• **Dataset items**:
☆ ☆ ☆ ☆ ☆

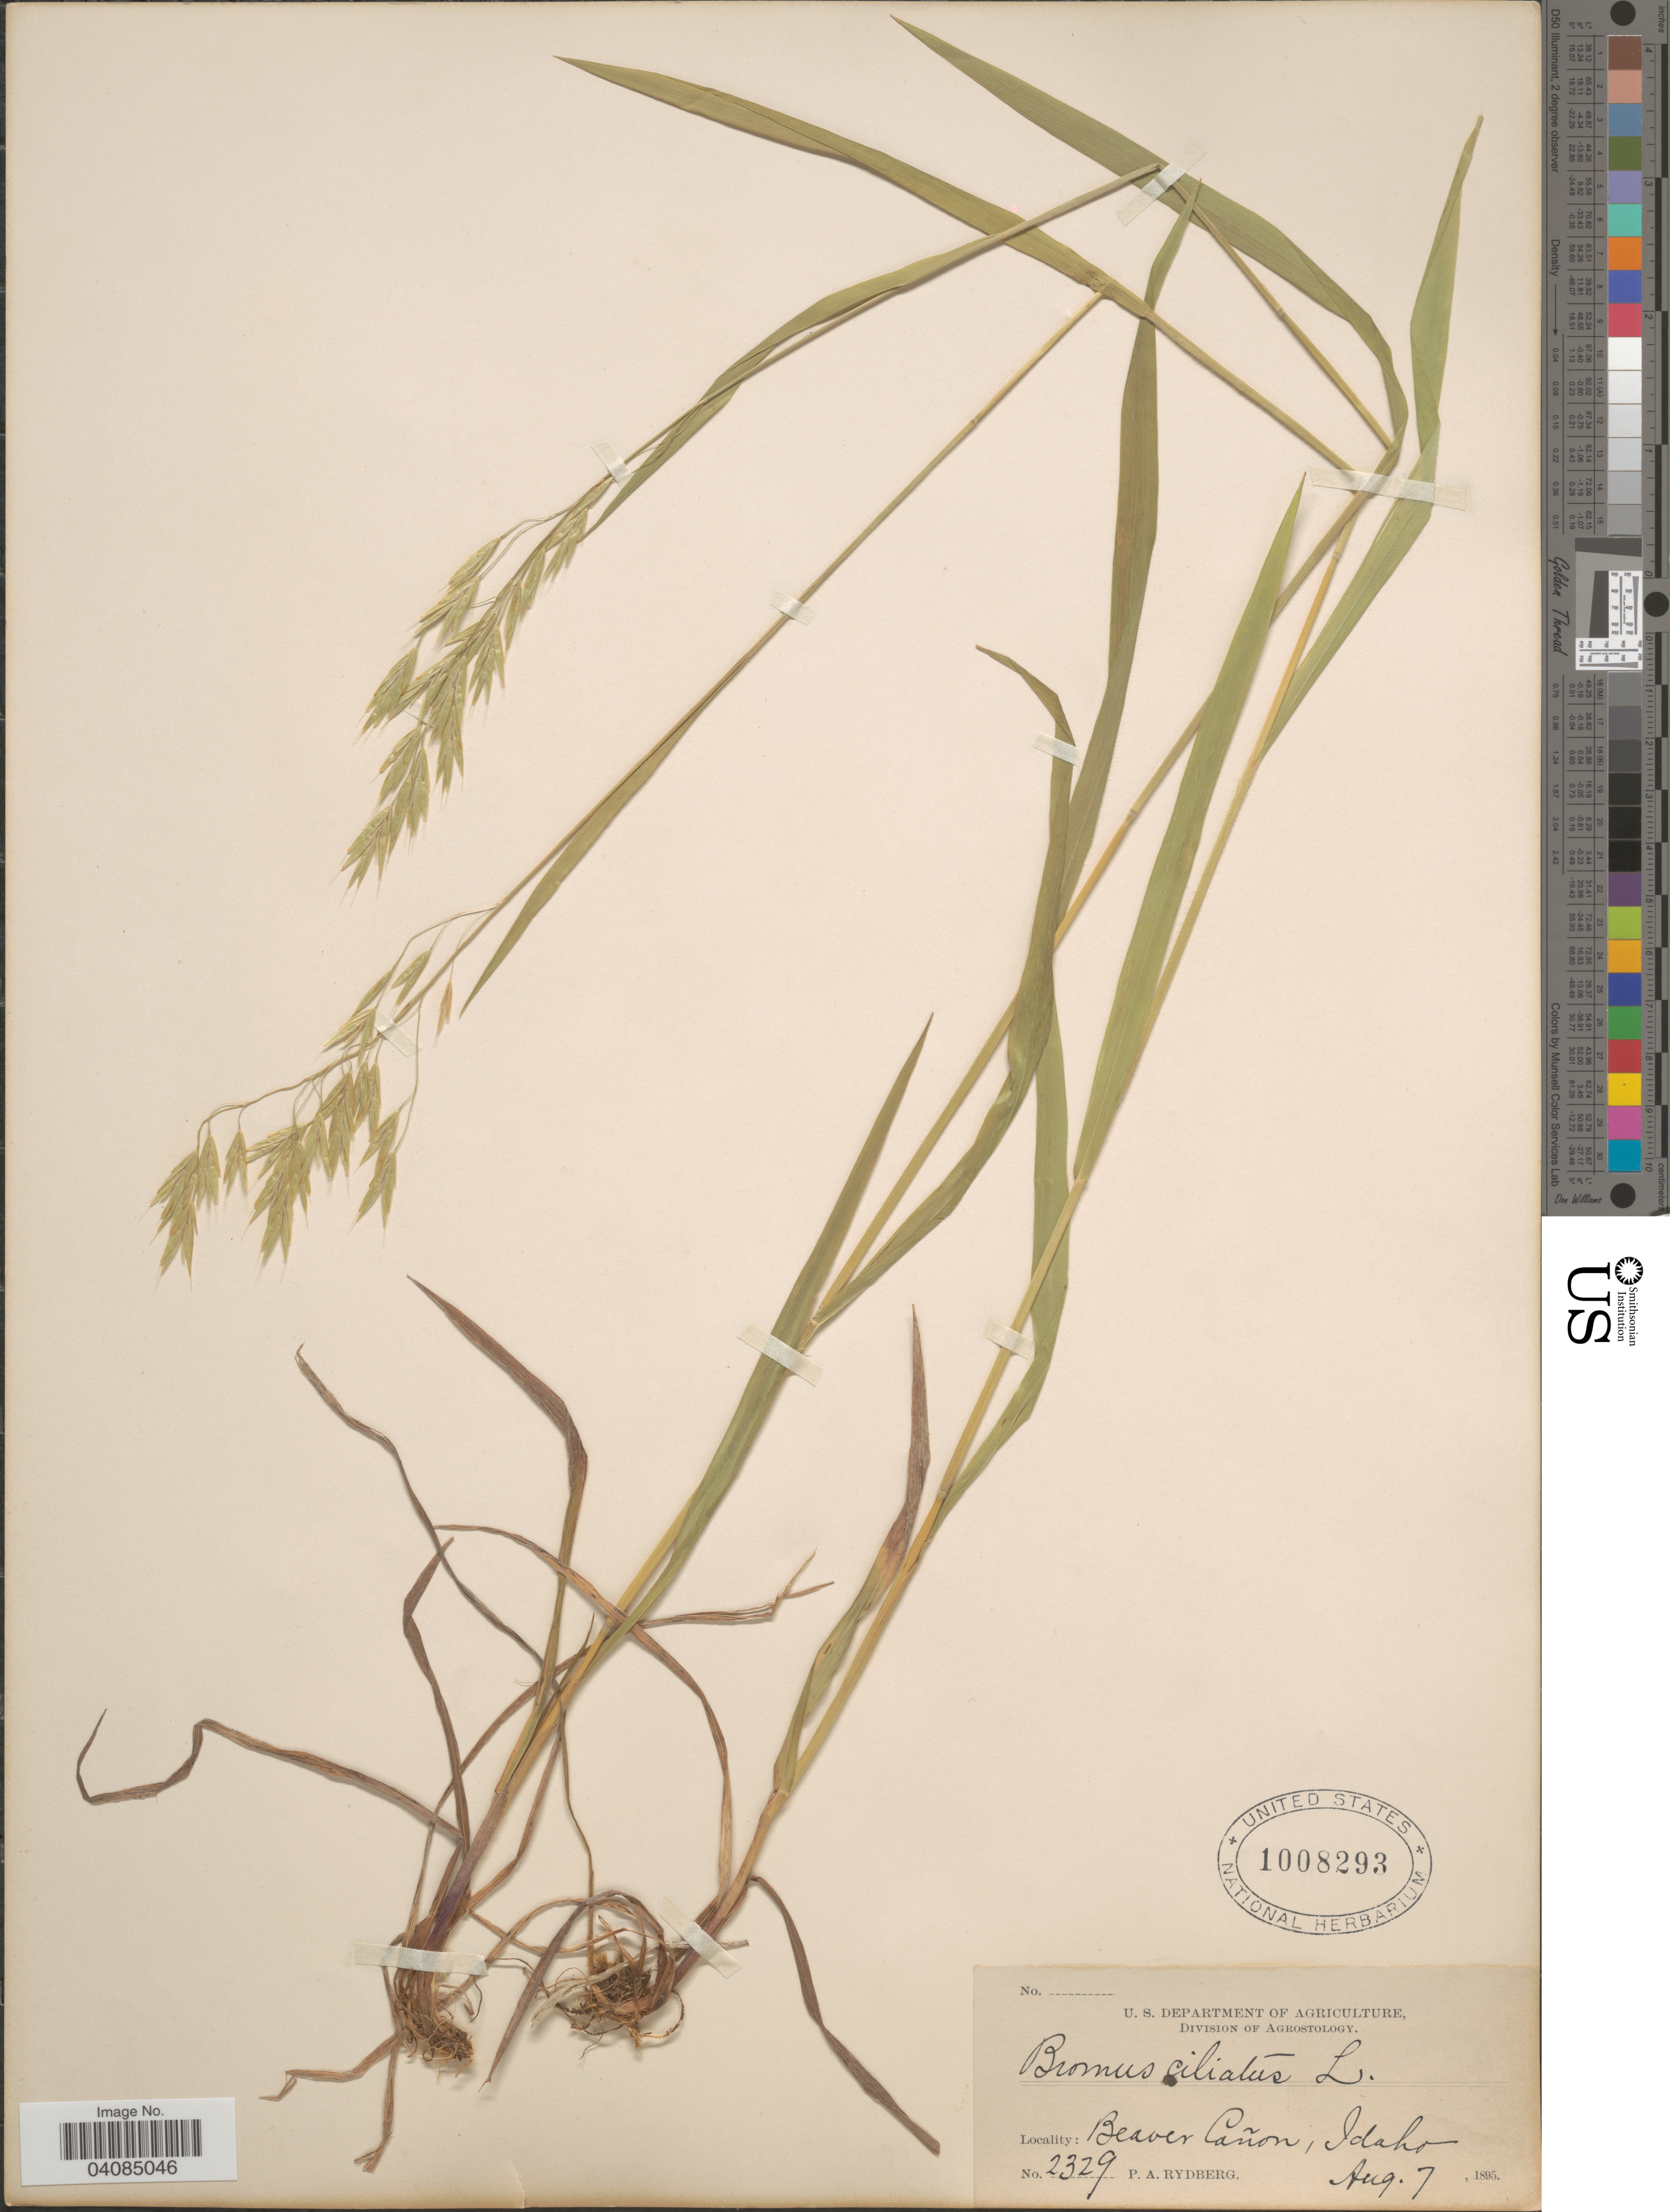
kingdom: Plantae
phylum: Tracheophyta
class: Liliopsida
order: Poales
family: Poaceae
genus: Bromus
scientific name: Bromus racemosus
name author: L.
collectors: P. A. Rydberg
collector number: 2329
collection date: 1895-08-07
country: United States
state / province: Idaho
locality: Beaver Cañon.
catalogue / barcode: US 1008293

☆ ☆ ☆ ☆ ☆

• **Goal**:
Lay out every line of the data above as a JSON list of strings, one string per line, omitting blank lines and leaving out the pictures.

• **Task solution**:
[
  "kingdom: Plantae",
  "phylum: Tracheophyta",
  "class: Liliopsida",
  "order: Poales",
  "family: Poaceae",
  "genus: Bromus",
  "scientific name: Bromus racemosus",
  "name author: L.",
  "collectors: P. A. Rydberg",
  "collector number: 2329",
  "collection date: 1895-08-07",
  "country: United States",
  "state / province: Idaho",
  "locality: Beaver Cañon.",
  "catalogue / barcode: US 1008293"
]